日仏、原子力協力を推進 首相会談
安倍晋三首相は5日、来日したフランスのバルス首相と首相官邸で会談し、原子力協力の推進で合意した。三菱重工業が経営再建中のフランス原子力大手アレバの原子炉製造子会社への出資を検討していることを巡り、バルス首相は記者会見で「日本の原子力産業がぜひ資本面でフランスの原子力部門の再構築に参加してほしい」と述べ、出資への期待を表明した。
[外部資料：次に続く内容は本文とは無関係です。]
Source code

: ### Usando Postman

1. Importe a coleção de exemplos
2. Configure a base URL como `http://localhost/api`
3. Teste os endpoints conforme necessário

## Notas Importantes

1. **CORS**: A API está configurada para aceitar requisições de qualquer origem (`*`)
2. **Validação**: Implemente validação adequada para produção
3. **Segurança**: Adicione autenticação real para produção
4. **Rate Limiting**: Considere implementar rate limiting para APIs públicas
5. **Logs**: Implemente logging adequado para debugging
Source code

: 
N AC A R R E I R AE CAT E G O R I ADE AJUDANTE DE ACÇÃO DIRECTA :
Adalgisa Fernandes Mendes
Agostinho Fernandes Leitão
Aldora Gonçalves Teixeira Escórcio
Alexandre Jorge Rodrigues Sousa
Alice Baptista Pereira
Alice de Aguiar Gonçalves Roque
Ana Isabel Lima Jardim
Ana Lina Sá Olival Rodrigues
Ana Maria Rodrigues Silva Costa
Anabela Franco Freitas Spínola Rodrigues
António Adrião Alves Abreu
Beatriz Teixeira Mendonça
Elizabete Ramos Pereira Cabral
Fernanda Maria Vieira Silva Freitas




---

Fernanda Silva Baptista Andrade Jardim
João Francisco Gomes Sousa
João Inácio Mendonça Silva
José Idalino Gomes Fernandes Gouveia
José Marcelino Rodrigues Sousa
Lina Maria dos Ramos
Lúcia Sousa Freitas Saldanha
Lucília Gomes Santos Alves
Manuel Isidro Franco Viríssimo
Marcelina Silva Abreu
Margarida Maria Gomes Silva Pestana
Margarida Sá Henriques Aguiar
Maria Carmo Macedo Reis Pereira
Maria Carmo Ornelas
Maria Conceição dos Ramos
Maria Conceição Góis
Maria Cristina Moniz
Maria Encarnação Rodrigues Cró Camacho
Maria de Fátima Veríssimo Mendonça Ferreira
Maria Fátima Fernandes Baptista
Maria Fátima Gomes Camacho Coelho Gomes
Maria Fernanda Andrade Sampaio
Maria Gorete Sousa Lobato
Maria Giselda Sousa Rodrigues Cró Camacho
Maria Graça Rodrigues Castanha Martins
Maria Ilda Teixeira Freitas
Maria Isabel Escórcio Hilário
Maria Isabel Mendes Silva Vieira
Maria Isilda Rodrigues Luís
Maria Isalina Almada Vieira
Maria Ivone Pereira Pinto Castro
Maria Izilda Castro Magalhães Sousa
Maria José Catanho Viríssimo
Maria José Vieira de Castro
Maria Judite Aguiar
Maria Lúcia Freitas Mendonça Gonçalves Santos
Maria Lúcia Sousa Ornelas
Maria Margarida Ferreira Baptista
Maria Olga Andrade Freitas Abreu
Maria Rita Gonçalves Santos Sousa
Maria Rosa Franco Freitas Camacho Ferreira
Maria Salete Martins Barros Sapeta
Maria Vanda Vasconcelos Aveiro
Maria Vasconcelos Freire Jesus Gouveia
会談でバルス首相は「フランス原子力産業界の再編は、日仏協力強化の機会を提供している」と述べたうえで、三菱重工など日本企業にアレバ子会社だけでなくアレバ本体への資本参加も呼びかけた。
三菱重工とアレバが新型の加圧水型軽水炉(PWR)「アトメア」の開発・販売で提携してきたことを踏まえ、協力の重要性を確認。日仏両政府が今後も両社の協力継続に関わり、第三国への原発輸出を推進していく方針を申し合わせた。
福島第1原子力発電所の廃炉に向け、仏関連企業を含む国際共同研究を進める方針で一致。エネルギーや自動車、医療分野などで企業同士の協力を活発にしていくことでも合意した。アフリカでの環境に配慮した開発やインフラ投資、エボラ出血熱対策など保健分野での協力強化も決めた。
安全保障分野では、防衛装備品を含めた安保分野での協力を検討していくことを確認した。安倍首相は11月末からパリで開く国連気候変動枠組み条約第21回締約国会議(COP21)で議長国を務めるフランスに協力する考えを伝えた。
バルス首相の来日は初めてで、約70人の仏企業幹部が同行した。